» **Your instructions**
Copy out the rows below word for word, from the line containing "Search for all occurrences of #846" through the last line of the rows, with both ends included.

◇ ◇ ◇

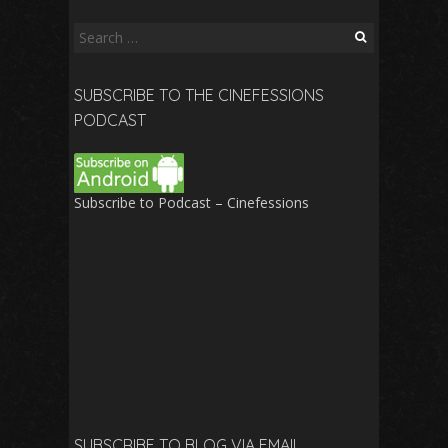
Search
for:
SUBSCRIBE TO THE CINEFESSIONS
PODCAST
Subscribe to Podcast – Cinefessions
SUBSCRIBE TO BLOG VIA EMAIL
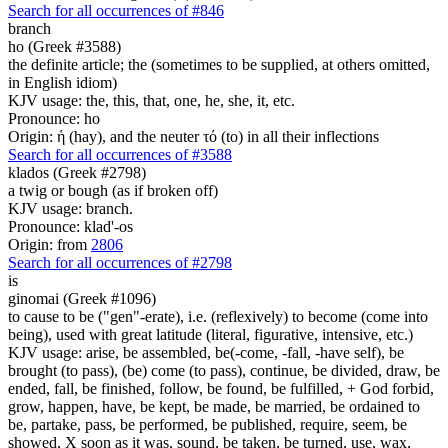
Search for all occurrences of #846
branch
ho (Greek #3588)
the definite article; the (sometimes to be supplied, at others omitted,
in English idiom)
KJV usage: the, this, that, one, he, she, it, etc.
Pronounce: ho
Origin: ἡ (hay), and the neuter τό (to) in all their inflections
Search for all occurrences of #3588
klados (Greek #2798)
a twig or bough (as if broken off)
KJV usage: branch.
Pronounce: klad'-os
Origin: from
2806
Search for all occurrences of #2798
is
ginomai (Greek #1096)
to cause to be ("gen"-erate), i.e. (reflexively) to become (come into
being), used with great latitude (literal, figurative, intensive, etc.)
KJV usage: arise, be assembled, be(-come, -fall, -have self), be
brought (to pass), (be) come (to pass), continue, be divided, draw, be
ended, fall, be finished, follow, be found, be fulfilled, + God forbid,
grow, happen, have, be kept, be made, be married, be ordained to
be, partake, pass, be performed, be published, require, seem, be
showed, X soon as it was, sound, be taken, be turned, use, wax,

◇ ◇ ◇

» **Output of the task**
Search for all occurrences of #846
branch
ho (Greek #3588)
the definite article; the (sometimes to be supplied, at others omitted,
in English idiom)
KJV usage: the, this, that, one, he, she, it, etc.
Pronounce: ho
Origin: ἡ (hay), and the neuter τό (to) in all their inflections
Search for all occurrences of #3588
klados (Greek #2798)
a twig or bough (as if broken off)
KJV usage: branch.
Pronounce: klad'-os
Origin: from
2806
Search for all occurrences of #2798
is
ginomai (Greek #1096)
to cause to be ("gen"-erate), i.e. (reflexively) to become (come into
being), used with great latitude (literal, figurative, intensive, etc.)
KJV usage: arise, be assembled, be(-come, -fall, -have self), be
brought (to pass), (be) come (to pass), continue, be divided, draw, be
ended, fall, be finished, follow, be found, be fulfilled, + God forbid,
grow, happen, have, be kept, be made, be married, be ordained to
be, partake, pass, be performed, be published, require, seem, be
showed, X soon as it was, sound, be taken, be turned, use, wax,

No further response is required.